"We were able to partially restore hearing, especially at lower frequencies, and save some sensory hair cells," said a coauthor of the study. "If additional studies show that small-molecule-based drugs are effective in treating DFNA27 deafness in people, it's possible that using similar approaches might work for other inherited forms of progressive hearing loss."
Previously authors analyzed the genomes of members of an extended family, dubbed LMG2. Deafness is genetically dominant in the LMG2 family, meaning that a child needs to inherit only one copy of the defective gene from a parent to have progressive hearing loss.
The investigators localized the deafness-causing mutation to a region on chromosome four called DFNA27, which includes a dozen or so genes. The precise location of the mutation eluded the NIDCD team, however.
A crucial clue to explain the DFNA27 form of progressive deafness arose from later studies of the mouse RE1 Silencing Transcription Factor, or Rest, gene. The lead authors of the current study, discovered that mouse Rest is regulated through an unusual mechanism in the sensory cells of the inner ear, and this regulation is critical for hearing in mice. Because the human counterpart of the mouse Rest gene is located in the DFNA27 region, the researchers teamed up to reexamine the mystery of DFNA27 progressive deafness.
The coding sequence of a protein is generated from a gene by stitching together segments called exons while editing out the intervening segments. The resulting molecule serves as the template for a specific protein. Most previous studies had missed exon 4 in the Rest gene because this small exon is not edited into the Rest mRNA in most cells. The normal function of the REST protein is to shut off genes that need to be active only in a very few cell types.

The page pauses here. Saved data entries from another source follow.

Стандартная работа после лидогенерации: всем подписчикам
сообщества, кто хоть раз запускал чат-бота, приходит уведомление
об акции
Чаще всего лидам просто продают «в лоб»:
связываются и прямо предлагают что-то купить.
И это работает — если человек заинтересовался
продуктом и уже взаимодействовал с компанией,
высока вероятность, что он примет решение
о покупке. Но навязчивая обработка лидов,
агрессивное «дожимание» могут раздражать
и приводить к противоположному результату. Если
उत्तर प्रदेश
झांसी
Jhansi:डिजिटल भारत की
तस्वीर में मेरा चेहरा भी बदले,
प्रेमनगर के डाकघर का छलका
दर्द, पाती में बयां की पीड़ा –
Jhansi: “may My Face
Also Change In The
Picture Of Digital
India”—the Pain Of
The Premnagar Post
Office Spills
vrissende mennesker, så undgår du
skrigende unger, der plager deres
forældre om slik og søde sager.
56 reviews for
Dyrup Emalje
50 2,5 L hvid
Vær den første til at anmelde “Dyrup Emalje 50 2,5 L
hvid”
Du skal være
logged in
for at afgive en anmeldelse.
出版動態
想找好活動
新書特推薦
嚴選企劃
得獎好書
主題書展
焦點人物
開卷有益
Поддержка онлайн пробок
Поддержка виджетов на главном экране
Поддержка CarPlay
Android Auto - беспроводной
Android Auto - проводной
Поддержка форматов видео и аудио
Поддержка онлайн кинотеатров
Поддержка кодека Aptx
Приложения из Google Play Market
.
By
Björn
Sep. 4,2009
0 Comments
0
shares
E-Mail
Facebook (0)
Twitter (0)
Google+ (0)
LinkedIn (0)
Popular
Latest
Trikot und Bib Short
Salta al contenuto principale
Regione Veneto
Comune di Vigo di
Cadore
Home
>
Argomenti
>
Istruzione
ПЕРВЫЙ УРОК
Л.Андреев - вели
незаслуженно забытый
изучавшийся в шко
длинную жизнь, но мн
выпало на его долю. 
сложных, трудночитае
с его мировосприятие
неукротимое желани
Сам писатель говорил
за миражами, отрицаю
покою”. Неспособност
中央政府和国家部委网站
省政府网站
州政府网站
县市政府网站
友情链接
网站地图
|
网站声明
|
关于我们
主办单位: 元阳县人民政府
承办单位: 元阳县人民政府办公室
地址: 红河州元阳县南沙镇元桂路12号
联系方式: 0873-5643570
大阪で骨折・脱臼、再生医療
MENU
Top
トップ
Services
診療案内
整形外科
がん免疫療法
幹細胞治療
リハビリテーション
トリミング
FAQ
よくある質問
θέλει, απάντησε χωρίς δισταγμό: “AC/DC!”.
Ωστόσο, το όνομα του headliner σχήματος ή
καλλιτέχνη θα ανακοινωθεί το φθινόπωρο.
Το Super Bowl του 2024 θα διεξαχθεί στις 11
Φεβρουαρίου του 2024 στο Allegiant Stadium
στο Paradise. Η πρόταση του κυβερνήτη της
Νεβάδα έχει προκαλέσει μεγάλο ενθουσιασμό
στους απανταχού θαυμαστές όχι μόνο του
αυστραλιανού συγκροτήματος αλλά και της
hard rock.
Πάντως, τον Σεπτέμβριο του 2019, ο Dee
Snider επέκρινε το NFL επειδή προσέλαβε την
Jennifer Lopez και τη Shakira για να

When the team deleted exon 4 of Rest in mice, inner ear hair cells died, and mice became deaf. Many genes that should have been active were shut off in hair cells prior to their death. The group further pinpointed the deafness mutation in the LMG2 family. They discovered that the mutation lies near exon 4, altering the boundaries of exon 4, and interferes with the inactivation of REST in hair cells.
"We found that incorporating exon 4 into the REST mRNA acts like a switch in sensory hair cells. It turns off REST and allows many genes to be turned on," said one of the authors. "Some of these turned-on genes are important for hair cell survival and hearing."
The investigators used exon 4-deficient mice as a model for DFNA27 deafness. Since REST suppresses gene expression through a process called histone deacetylation, they wanted to see if blocking this process could reduce hearing loss. Using small-molecule drugs that inhibits histone deacetylases (HDACs), the investigators were able to turn off REST and partially restore hearing.
"These results demonstrate the value of studying the molecular mechanisms that underlie inherited forms of deafness," said another author. "By following these genetic leads, we find novel and unexpected pathways that can, in cases such as this one, uncover unexpected potential treatment strategies in humans."